----- Dataset
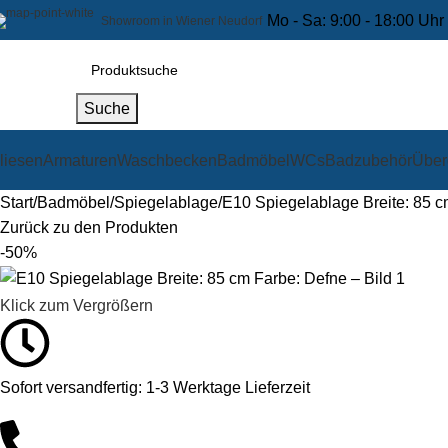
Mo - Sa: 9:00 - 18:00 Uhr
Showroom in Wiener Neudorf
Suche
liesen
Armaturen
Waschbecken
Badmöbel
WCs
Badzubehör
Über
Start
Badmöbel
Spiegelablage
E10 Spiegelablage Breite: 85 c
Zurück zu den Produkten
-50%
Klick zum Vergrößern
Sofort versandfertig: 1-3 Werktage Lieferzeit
----------
** Task instructions **
Could you put every line of text from the listing above into a numbered list, skipping blank lines and leaving the pictures out?

** Exercise result **
1. Mo - Sa: 9:00 - 18:00 Uhr
2. Showroom in Wiener Neudorf
3. Suche
4. liesen
5. Armaturen
6. Waschbecken
7. Badmöbel
8. WCs
9. Badzubehör
10. Über
11. Start
12. Badmöbel
13. Spiegelablage
14. E10 Spiegelablage Breite: 85 c
15. Zurück zu den Produkten
16. -50%
17. Klick zum Vergrößern
18. Sofort versandfertig: 1-3 Werktage Lieferzeit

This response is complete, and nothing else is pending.